__TASK DIRECTIONS__:
Pick out and copy each line in the data below that contains the word "gravel".

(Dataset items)
## start

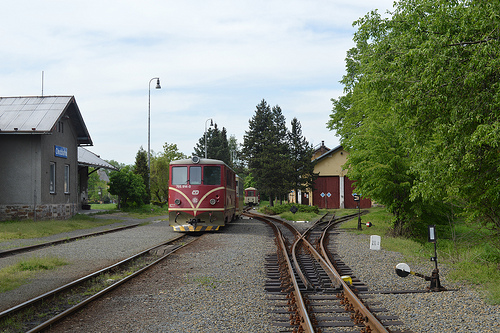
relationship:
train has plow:
[165, 155, 245, 233] [167, 206, 227, 233]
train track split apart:
[265, 215, 364, 296] [272, 215, 336, 229]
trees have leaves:
[326, 6, 499, 229] [380, 49, 469, 119]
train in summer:
[165, 155, 245, 233] [5, 4, 493, 333]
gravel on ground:
[198, 262, 263, 332] [104, 244, 234, 332]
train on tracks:
[165, 155, 245, 233] [119, 236, 189, 271]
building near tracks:
[1, 94, 93, 218] [119, 236, 189, 271]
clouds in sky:
[83, 5, 241, 76] [1, 1, 347, 133]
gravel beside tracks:
[198, 262, 263, 332] [119, 236, 189, 271]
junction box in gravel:
[430, 234, 444, 293] [198, 262, 263, 332]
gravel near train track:
[198, 262, 263, 332] [265, 215, 364, 296]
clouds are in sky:
[83, 5, 241, 76] [1, 1, 347, 133]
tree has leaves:
[326, 6, 499, 229] [380, 49, 469, 119]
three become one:
[245, 208, 376, 238] [278, 247, 349, 292]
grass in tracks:
[82, 261, 127, 288] [119, 236, 189, 271]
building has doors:
[307, 140, 363, 211] [306, 176, 371, 209]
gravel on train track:
[198, 262, 263, 332] [235, 207, 398, 331]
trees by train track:
[326, 6, 499, 229] [235, 207, 398, 331]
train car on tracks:
[165, 155, 245, 233] [119, 236, 189, 271]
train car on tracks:
[241, 184, 262, 205] [119, 236, 189, 271]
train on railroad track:
[165, 155, 245, 233] [119, 236, 189, 271]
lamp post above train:
[146, 78, 165, 99] [165, 155, 245, 233]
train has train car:
[165, 155, 245, 233] [244, 187, 260, 209]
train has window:
[165, 155, 245, 233] [173, 166, 221, 182]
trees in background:
[111, 146, 169, 212] [96, 127, 356, 204]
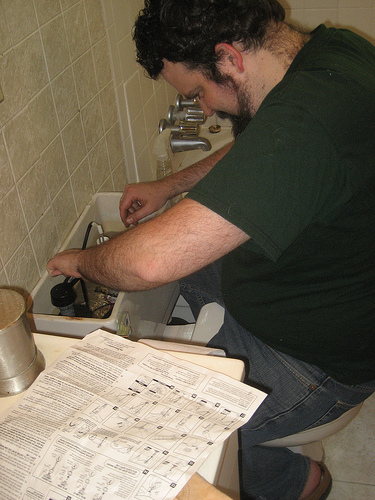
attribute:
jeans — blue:
[176, 255, 372, 498]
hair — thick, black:
[132, 2, 286, 83]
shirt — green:
[120, 21, 373, 354]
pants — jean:
[178, 256, 373, 497]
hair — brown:
[125, 4, 287, 80]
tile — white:
[322, 392, 373, 482]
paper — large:
[2, 328, 267, 494]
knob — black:
[38, 278, 96, 318]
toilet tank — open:
[14, 186, 189, 355]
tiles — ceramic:
[0, 0, 373, 300]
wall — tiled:
[5, 5, 121, 185]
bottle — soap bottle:
[154, 128, 176, 180]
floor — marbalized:
[313, 409, 370, 482]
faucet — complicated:
[103, 66, 256, 194]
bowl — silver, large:
[0, 286, 41, 393]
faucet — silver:
[159, 93, 210, 150]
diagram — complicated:
[1, 328, 269, 498]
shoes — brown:
[307, 458, 331, 499]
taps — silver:
[159, 115, 177, 129]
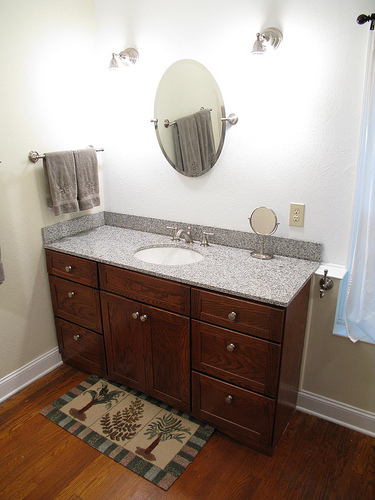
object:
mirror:
[248, 206, 280, 260]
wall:
[0, 0, 375, 440]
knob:
[65, 264, 72, 273]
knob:
[68, 290, 75, 298]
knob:
[73, 333, 80, 341]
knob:
[132, 311, 139, 320]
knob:
[140, 314, 147, 323]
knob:
[228, 311, 236, 320]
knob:
[227, 343, 235, 352]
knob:
[225, 395, 233, 405]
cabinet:
[42, 249, 313, 454]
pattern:
[59, 379, 201, 470]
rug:
[38, 372, 215, 492]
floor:
[0, 363, 374, 497]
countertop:
[41, 211, 322, 309]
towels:
[42, 150, 79, 216]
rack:
[28, 147, 106, 164]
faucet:
[174, 226, 194, 244]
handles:
[199, 231, 215, 247]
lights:
[109, 47, 140, 71]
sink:
[132, 245, 205, 266]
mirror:
[150, 57, 239, 177]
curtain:
[344, 29, 373, 344]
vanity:
[27, 25, 327, 456]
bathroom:
[0, 2, 375, 500]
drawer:
[188, 369, 276, 451]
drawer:
[189, 319, 283, 400]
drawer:
[190, 286, 286, 344]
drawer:
[56, 317, 108, 378]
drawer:
[50, 275, 103, 336]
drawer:
[45, 248, 100, 290]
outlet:
[289, 202, 305, 227]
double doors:
[98, 288, 191, 416]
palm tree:
[69, 381, 125, 421]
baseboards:
[0, 343, 63, 438]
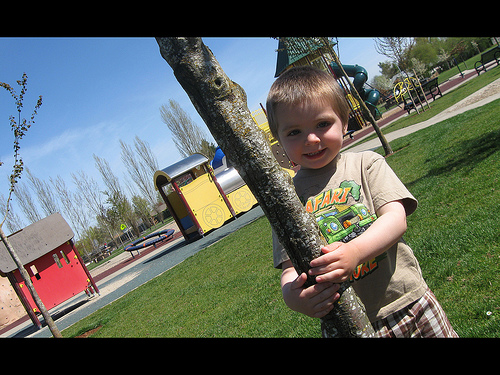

## end

__RESPONSE TO THIS TASK__:
gravel on ground:
gravel beside tracks:
junction box in gravel:
gravel near train track:
gravel on train track:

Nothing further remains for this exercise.